We worked with a company trying to introduce Best Practice sharing between a number of factories who competed for an annual “factory of the year” award. The company decided to make “best practice sharing” part of the award criteria, with each factory required to submit a quota of best practices. The wily factory staff waited until just before the award deadline, then issued all their best practices in one submission (most of them poor quality); early enough that they counted towards the award, but so late that none of their rival factories could benefit from reusing the knowledge. Internal competition therefore trumped knowledge sharing.
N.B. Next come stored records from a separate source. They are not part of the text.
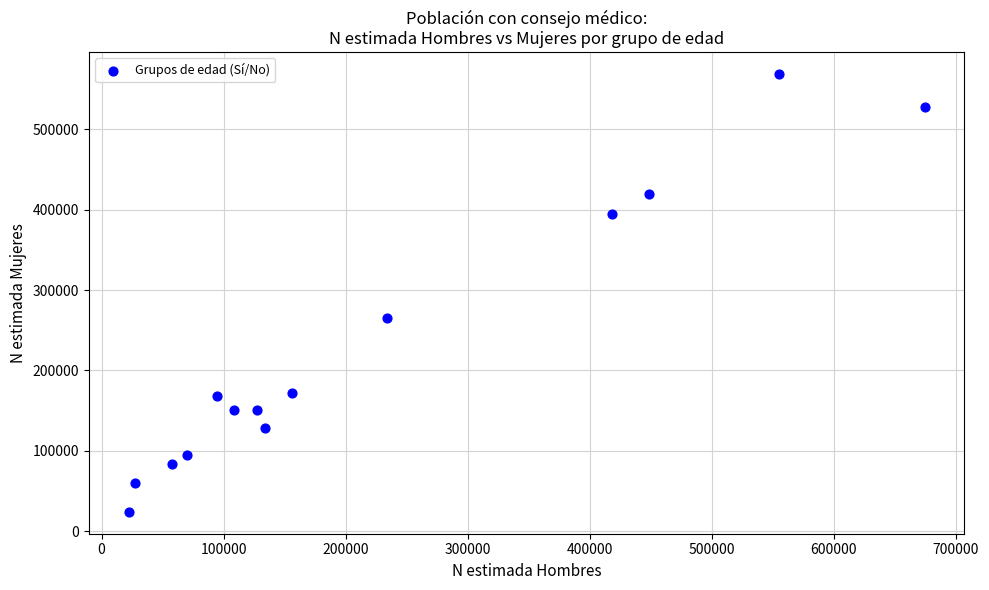

What is the range of Y values (max minus min)?

544668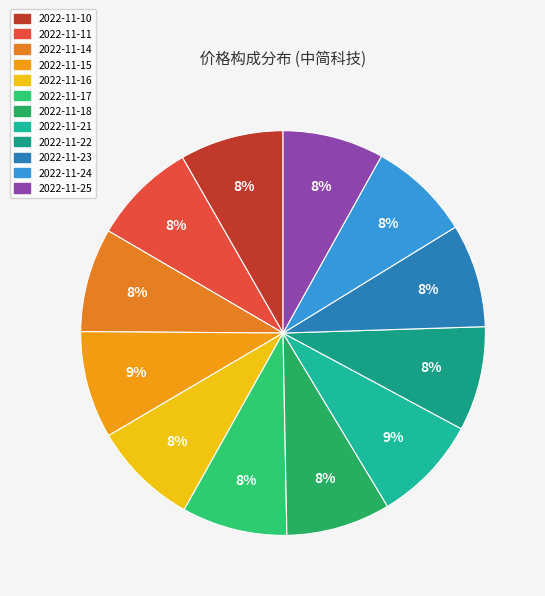

To the nearest percent, what percentage of the pie is 2022-11-14?

8%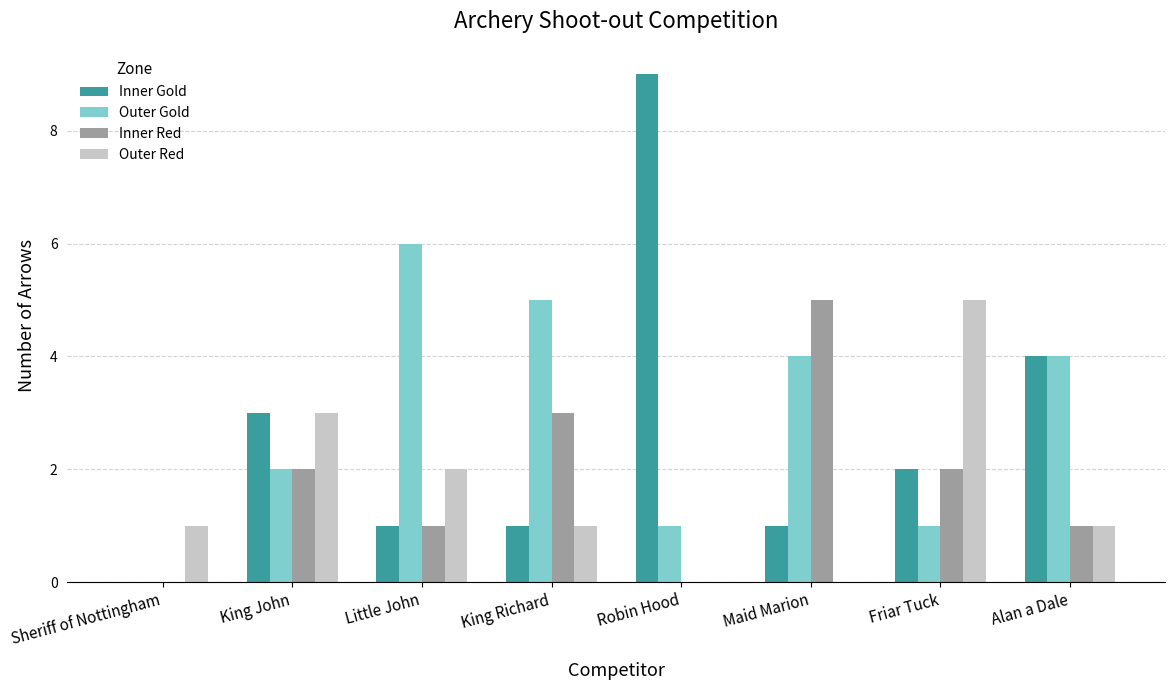

Which series has the largest range (max minus min)?

Inner Gold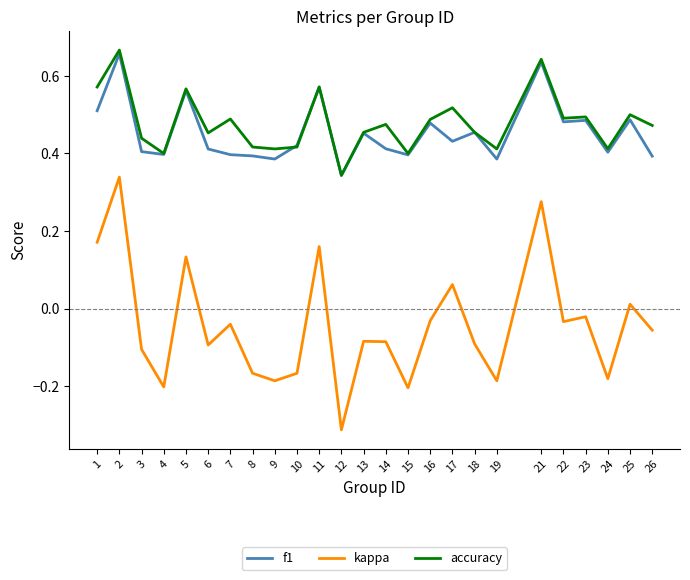

True or false: kappa has more than 2 points higher than both neighbors.

True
The knowledge manager needs to address this issue, and can do so in two ways, firstly by protecting the first shoots of KM behaviour against the Internal Competition frost, and secondly by making the case for eliminating internal competition.

The first approach - "protection" - involves ensuring that your early KM pilots and proof of concept exercises are not in areas where internal competition is an issue. Find a part of the business where the different business units can benefit from knowledge sharing, but where they are not in competition. If the factories compete on output volume, then perhaps they could collaborate on energy use, or on quality.  If the sales staff compete on sales volume, perhaps they could collaborate on customer retention.

The second approach comes once you have data from the pilots and proof of concept exercises which shows the value that KM can bring. Then you make a business case to senior management that there is more value in collaboration than in internal competition, and that all competitive efforts should be turned towards the competition, not towards other colleagues.

 Instead of incentivising one plant if it increases production, you incentivise all plants if all plants improve. Say you have 10 plants, which together produce 1 billion tonnes. Why not give ALL plant managers the target of reaching a collective total of 1.2 billion tonnes, with a handsome bonus for all of them if they collectively achieve it?  This is the "T-shaped Manager" approach used at BP, which was based on T-shaped incentives.

Why not give all the sales force the collective incentive of increasing sales by 10%? That would be a fantastic way of driving collaboration, because now it is in the interest of the strong performer to improve the results of the poor performer. The strong performers become mentors and coaches and guides.  Once company we worked with gave every salesperson in a team the same sales target, with a bonus for everyone if they all exceeded their targets. The good salespeople delivered their targets early, then spent time coaching and helping the poorer performers to increase the overall performance of the team.

Replace the KM-killing frosts of Internal Competition with the warmth of internal collaboration, and all will be well in your KM garden.